What gives molybdenum ditelluride this potential is its structure: one layer of molybdenum atoms sandwiched between two sheets of tellurium atoms. This 3-atom thick material forms into a regular structure, or crystal, that can exist in two different states – one state that conducts electrons, and the other that doesn’t.

That makes molybdenum ditelluride a semiconductor that can store information – it can conduct electricity or not, to produce digital ones or zeroes – and it does this using far less material than today’s technologies.

But to make such a material useful, engineers must find a way to switch it back and forth between one and zero.

In new computer simulations published in Nature Communications, Yao Li, a graduate student in applied physics, and Evan Reed, an associate professor of materials science, describe how a tiny electric charge, delivered to a carefully designed molybdenum ditelluride chip, could toggle this ultrathin crystal between its zero and one states. This would initiate what researchers call a phase-change – but without relying on heat to initiate the change.

Other approaches to phase-change memory have relied on rapidly heating and cooling a semiconductor material in order to shift the crystal from a conductive to a non-conductive state. But dealing with heat changes can be a problem with high-density circuits.

The electrical charge mechanism proposed by Li could be a way to implement phase-change memory without the heat issues involved with other approaches.

The current favorite material in phase-change technology experiments is a semiconductor called GST. Li said GST memory storage materials are typically about 10 to 100 times thicker than molybdenum ditelluride. The thinness of the latter material suggests that an electric charge rather than heat could cause the structure of molybdenum ditelluride to flip between one and zero.
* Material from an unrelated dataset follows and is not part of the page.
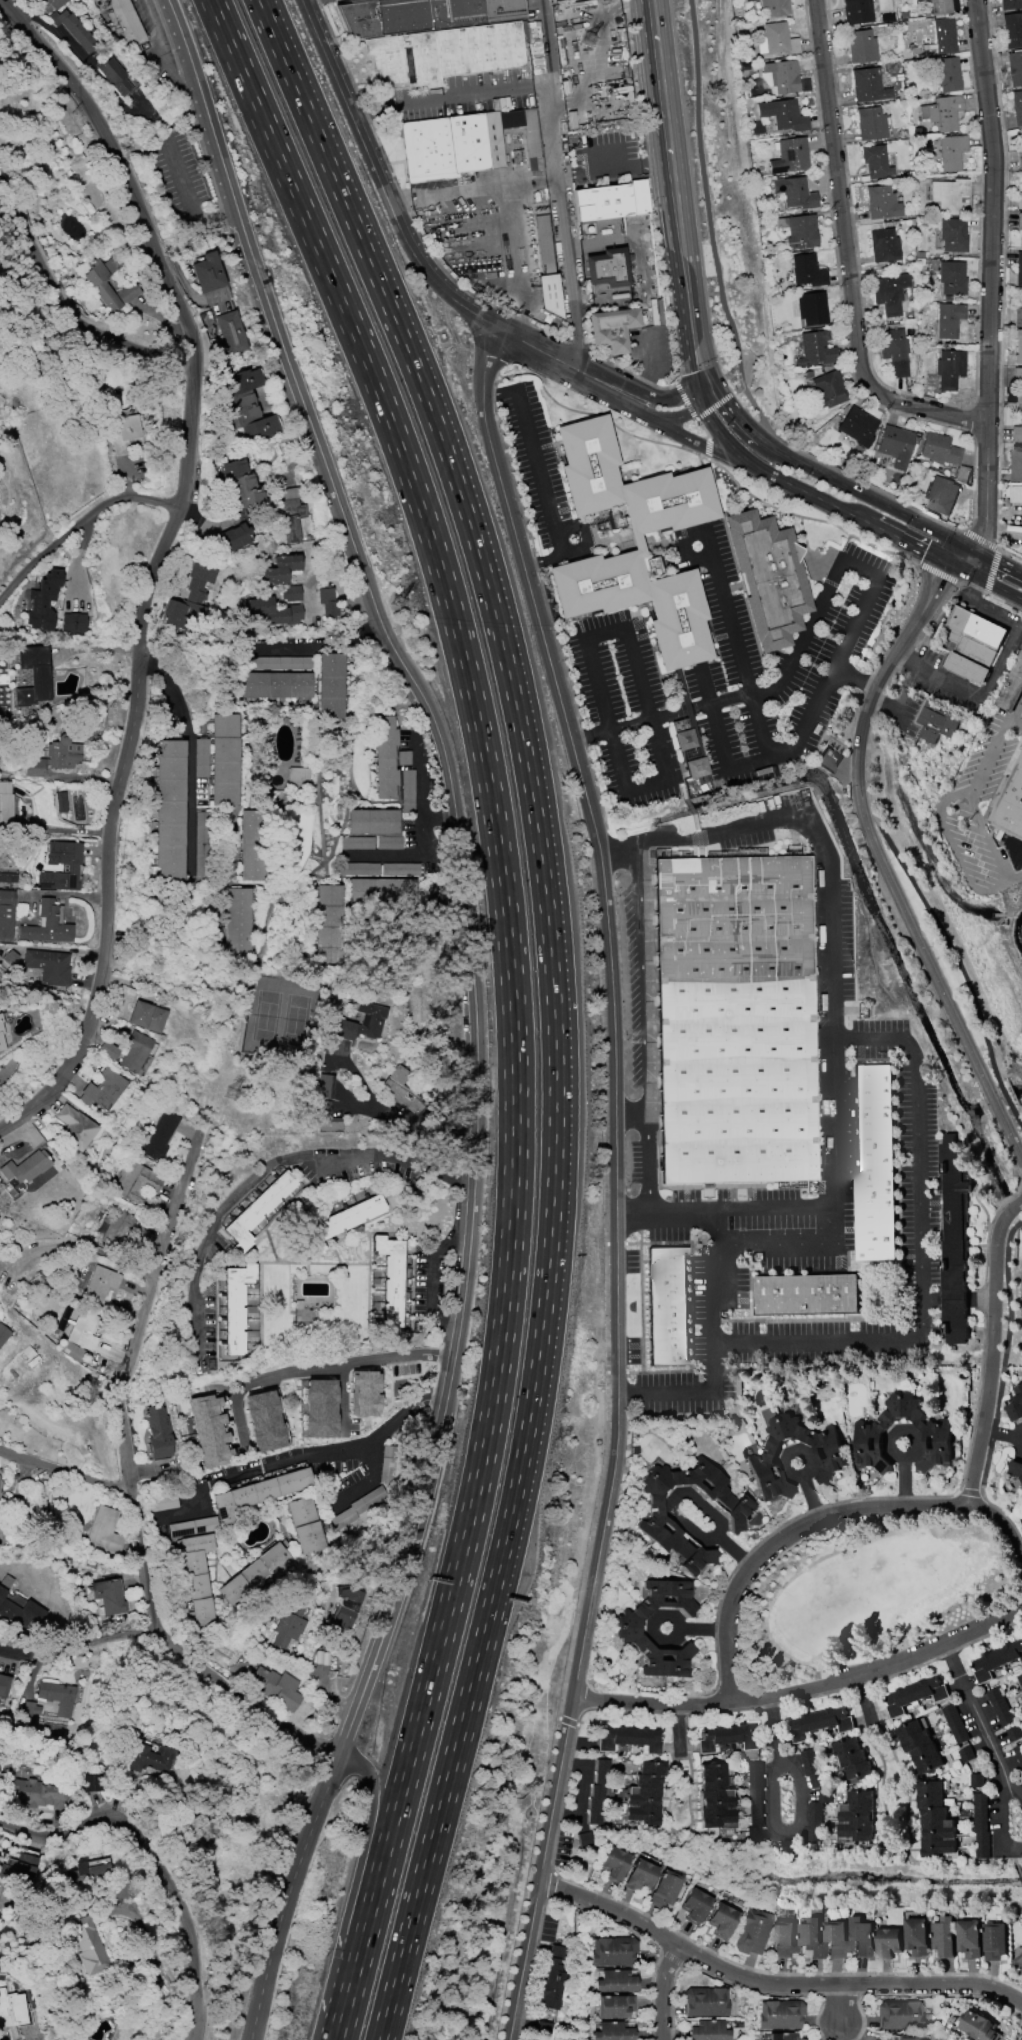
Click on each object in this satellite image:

Whether researchers work with GST or molybdenum ditelluride, heat or an electric charge, making phase-change memory practical is worth the effort.

Li explains that phase-change memory technology could potentially store data about 100 times faster than the silicon-based flash memory currently used in smartphones, laptops, digital cameras and so on. “The next step is to build an experimental data storage device just a few atoms thick,” Li said.

The research team on this project includes Karel-Alexander Duerloo, who earned his PhD from Stanford working on this project, and Kerry Wauson, an undergraduate student at New Mexico State University.